WHAT IS EXPECTED: Check every line of the entries below for the word "middle", and copy the ones that have it.

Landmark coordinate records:

──────────────────────────────

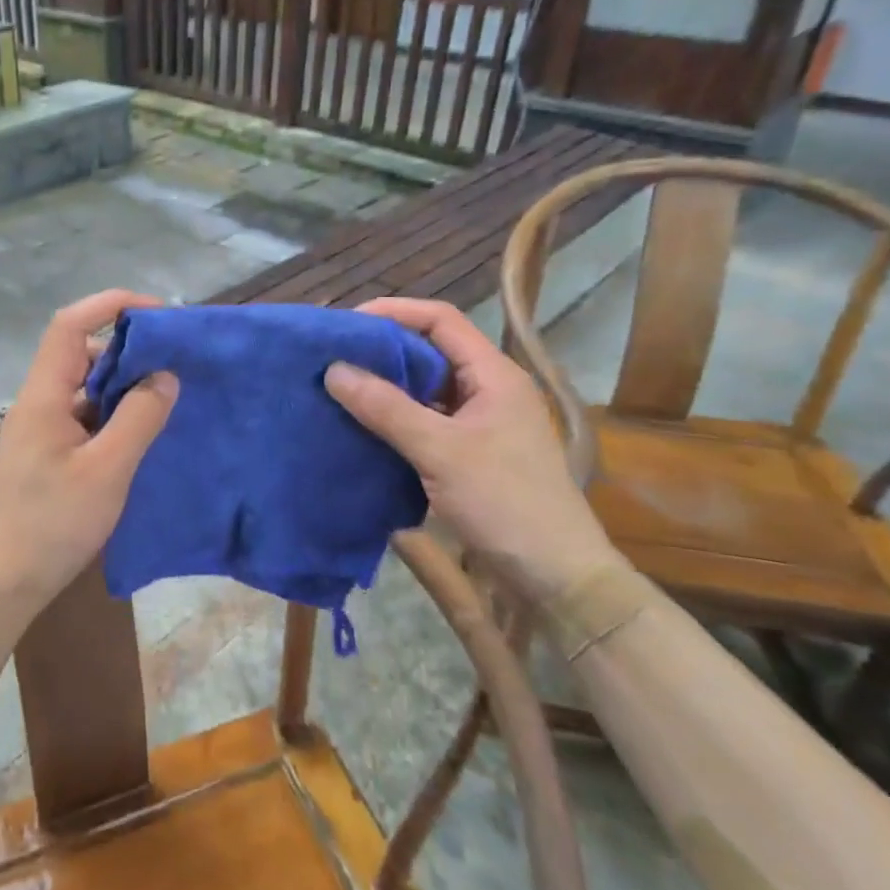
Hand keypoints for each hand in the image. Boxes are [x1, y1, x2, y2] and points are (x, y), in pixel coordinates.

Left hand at [0, 290, 178, 617]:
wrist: (2, 584)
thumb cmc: (52, 525)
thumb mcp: (107, 470)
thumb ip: (139, 418)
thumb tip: (165, 375)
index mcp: (44, 395)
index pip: (70, 324)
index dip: (111, 305)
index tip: (158, 314)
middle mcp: (38, 403)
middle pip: (80, 353)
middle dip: (127, 348)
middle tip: (174, 361)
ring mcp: (39, 429)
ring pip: (84, 387)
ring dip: (123, 384)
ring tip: (167, 396)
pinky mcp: (46, 454)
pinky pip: (84, 416)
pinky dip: (113, 414)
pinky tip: (142, 433)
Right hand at [324, 297, 618, 600]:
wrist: (556, 576)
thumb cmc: (505, 502)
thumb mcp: (440, 451)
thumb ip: (386, 408)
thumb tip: (333, 369)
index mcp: (493, 374)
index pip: (440, 320)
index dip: (394, 312)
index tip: (347, 325)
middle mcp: (488, 389)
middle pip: (430, 350)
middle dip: (383, 350)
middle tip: (334, 356)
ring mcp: (480, 423)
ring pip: (425, 388)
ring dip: (386, 386)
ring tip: (339, 388)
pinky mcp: (470, 453)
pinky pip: (425, 420)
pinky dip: (394, 418)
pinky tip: (363, 427)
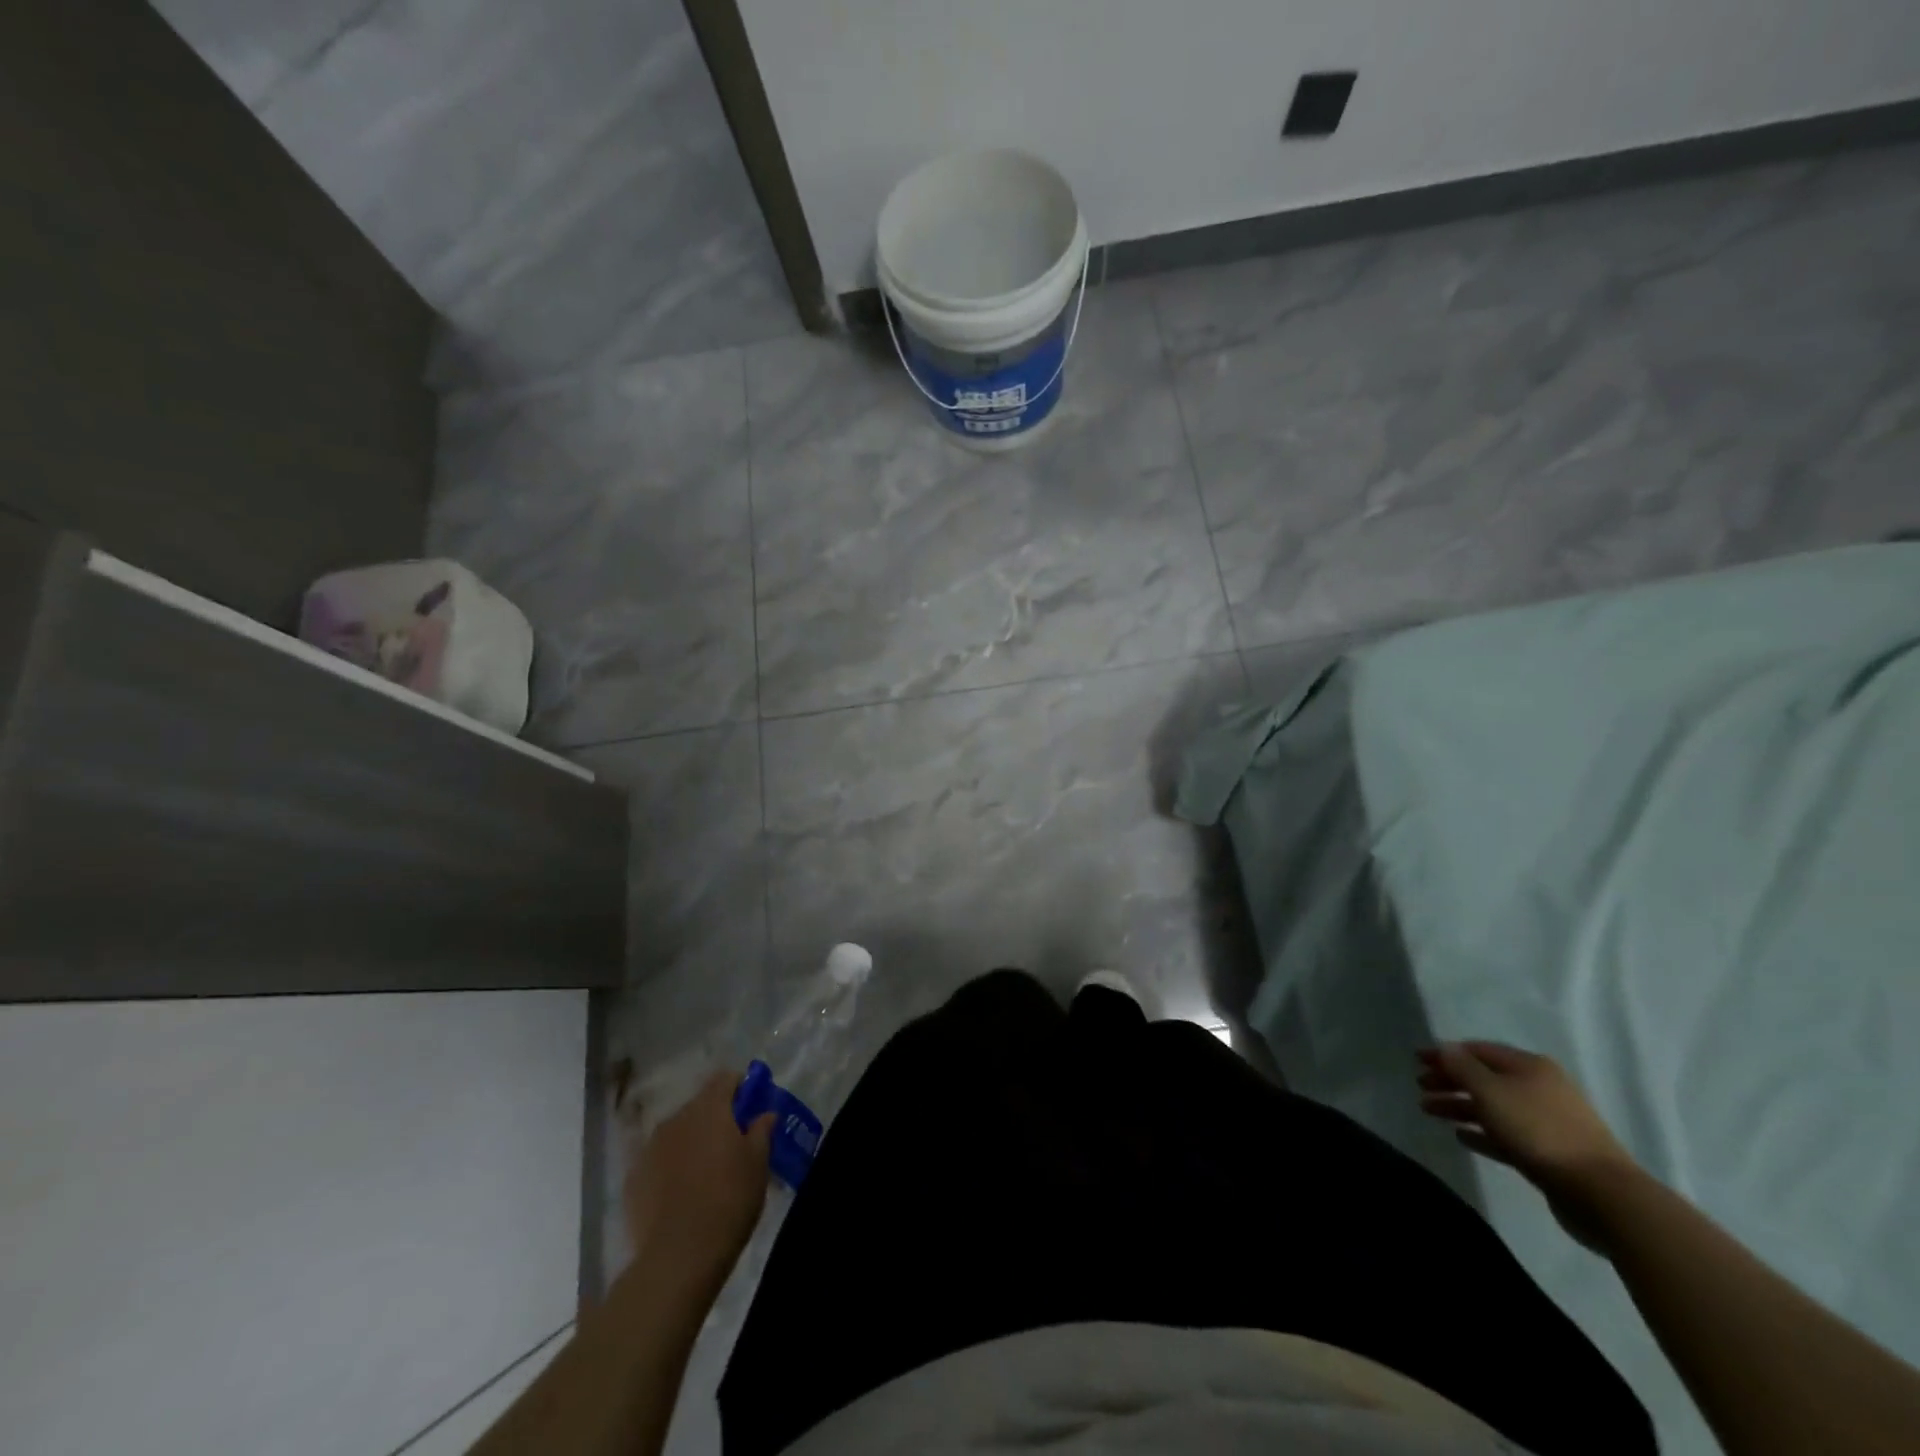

──────────────────────────────

SOLUTION FOR THIS TASK:
middle mcp: (38, 403)
middle pip: (80, 353)
middle dip: (127, 348)
middle tip: (174, 361)
middle mcp: (488, 389)
middle pip: (430, 350)
middle dip: (383, 350)
middle tip: (334, 356)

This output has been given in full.